Pizza&Chili Corpus -- Compressed Indexes and their Testbeds (original) (raw)

The new millennium has seen the born of a new class of full-text indexes which are structurally similar to Suffix Trees and Suffix Arrays, in that they support the powerful substring search operation, but are succinct in space, in that it is close to the empirical entropy of the indexed data. They are therefore called compressed Suffix Trees and compressed Suffix Arrays, or in general compressed indexes.

In the literature we counted more than 20 papers authored by more than 20 different researchers. This interest is motivated by the large availability of textual data in electronic form, by the ever increasing gap in performance among the memory levels of current PCs, and by the "non negligible" space occupancy of classic data structures like Suffix Trees and Suffix Arrays which are pervading the BioInformatics and the Text Mining fields.

Don Knuth already observed, in its famous 3rd Volume on the Art of Computer Programming, that "space optimization is closely related to time optimization in a disk memory". So we believe that compressed indexes may become a crucial tool for the design of sophisticated and efficient software solutions given the ubiquity of indexing data structures in them. We nevertheless note that the algorithmic technology underlying these compressed indexes stays not at an undergraduate level. Consequently the implementation of any known compressed index requires much engineering effort, a strong algorithmic background, and still the final program may possibly not achieve its best performance!
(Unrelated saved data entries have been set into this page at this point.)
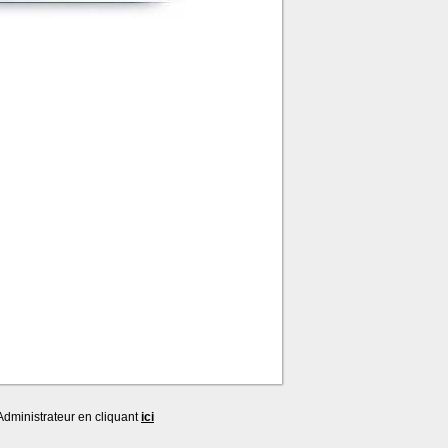
dministrateur en cliquant
ici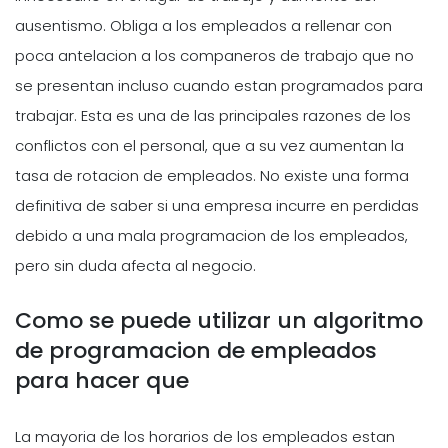
ausentismo. Obliga a los empleados a rellenar con
poca antelacion a los companeros de trabajo que no
se presentan incluso cuando estan programados para
trabajar. Esta es una de las principales razones de los
conflictos con el personal, que a su vez aumentan la
tasa de rotacion de empleados. No existe una forma
definitiva de saber si una empresa incurre en perdidas
debido a una mala programacion de los empleados,
pero sin duda afecta al negocio.
Como se puede utilizar un algoritmo
de programacion de empleados
para hacer que
La mayoria de los horarios de los empleados estan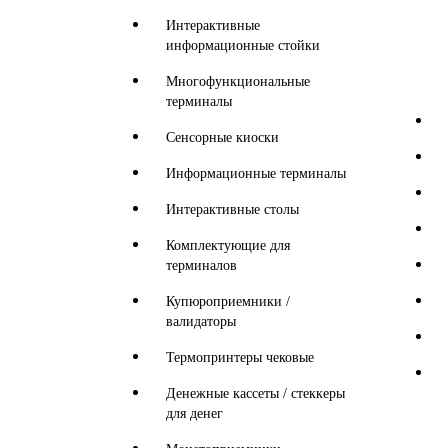
Интерактивные
информационные стойки
Многофункциональные
терминалы
Сенсорные киоски
Информационные терминалы
Интерактивные столы
Комплектующие для
терминалов
Купюроприемники /
валидаторы
Термопринтеры чековые
Денежные кассеты / стеккеры
для денег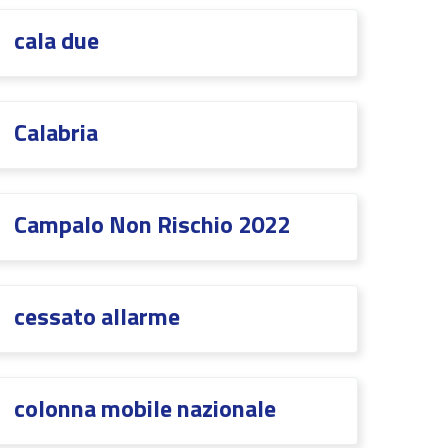
cala due
Calabria
CampaIo Non Rischio 2022
cessato allarme
colonna mobile nazionale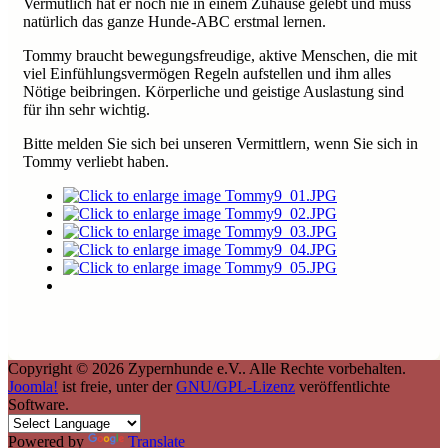
Vermutlich hat er noch nie in einem Zuhause gelebt und muss
natürlich das ganze Hunde-ABC erstmal lernen.
Tommy braucht bewegungsfreudige, aktive Menschen, die mit
viel Einfühlungsvermögen Regeln aufstellen und ihm alles
Nötige beibringen. Körperliche und geistige Auslastung sind
für ihn sehr wichtig.
Bitte melden Sie sich bei unseren Vermittlern, wenn Sie sich in
Tommy verliebt haben.
Copyright © 2026 Zypernhunde e.V.. Alle Rechte vorbehalten.
Joomla!
ist freie, unter der
GNU/GPL-Lizenz
veröffentlichte
Software.
Powered by
Translate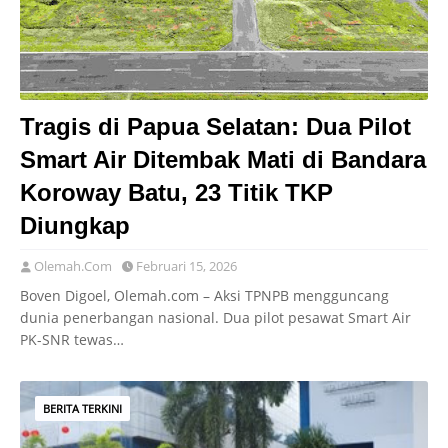
Tragis di Papua Selatan: Dua Pilot
Smart Air Ditembak Mati di Bandara
Koroway Batu, 23 Titik TKP
Diungkap
Olemah.Com
Februari 15, 2026
Boven Digoel, Olemah.com – Aksi TPNPB mengguncang
dunia penerbangan nasional. Dua pilot pesawat Smart Air
PK-SNR tewas…
BERITA TERKINI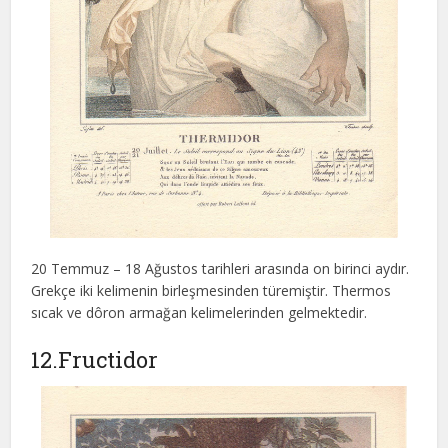
20 Temmuz – 18 Ağustos tarihleri arasında on birinci aydır.
Grekçe iki kelimenin birleşmesinden türemiştir. Thermos
sıcak ve dôron armağan kelimelerinden gelmektedir.
12.Fructidor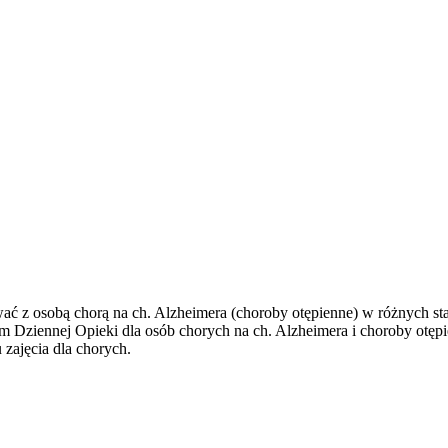
ć z osobą chorą na ch. Alzheimera (choroby otępienne) w różnych sta
 Dom Dziennej Opieki dla osób chorych na ch. Alzheimera i choroby ot
zajęcia dla chorych.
This site has two mirrors: one in Italy and one in Chile. Hence you can argue the why of its name ;-) Its ultimate goal is to push towards the technology transfer of this fascinating algorithmic technology lying at the crossing point of data compression and data structure design. In order to achieve this goal the Pizza&Chili site offers publicly available implementations of compressed indexes. Each implementation follows a suitable API of functions which should, in our intention, allow any programmer to plug the provided compressed indexes within their own software and play with their functionalities and efficiency. The site also offers a collection of texts for experimenting and validating compressed indexes. In detail it offers three kinds of material:

A set of compressed indexes which are able to support the same search functionalities of Suffix Trees and Suffix Arrays (e.g., substring searches), but requiring succinct space occupancy and offering, in addition, some text access operations that make them useful within text retrieval and mining software systems.
A set of text collections of various types and sizes to test experimentally the available compressed indexes, or the new compressed indexes that researchers like to submit to this site. The text collections have been selected to form a representative sample of different applications where indexed text searching might be useful. The sizes of these texts are large enough to stress the impact of data compression over memory usage and CPUperformance. The goal of experimenting with this testbed is to conclude whether, or not, compressed indexing is beneficial over uncompressed indexing approaches, like Suffix Trees and Suffix Arrays. And, in case it is beneficial, which compressed index is preferable according to the various applicative scenarios sampled with the testbed.
Additional material useful to experiment with compressed indexes, such as _scripts_for automatic software validation over the available text collections, and to deepen the understanding of this algorithmic technology, such as scientific publications and links to interesting related sites.

It goes without saying that with this site we hope to mimic the success and impact of other initiatives as data-compression.info and the Calgaryand Canterbury corpora, just to cite a few. Actually the Pizza&Chili site is born as a "mix" of both of them, by offering software and testbeds. Several people have already contributed to make this site working and, hopefully, many more people will contribute to turn it into the reference for all researchers and software developers interested in experimenting and developing the compressed-index technology. The APIwe propose is thus intended to provide a reference for any researcher who wishes to contribute to the Pizza&Chili repository with his/her new compressed index.

Have fun!

Paolo Ferragina (University of Pisa)
Gonzalo Navarro (University of Chile)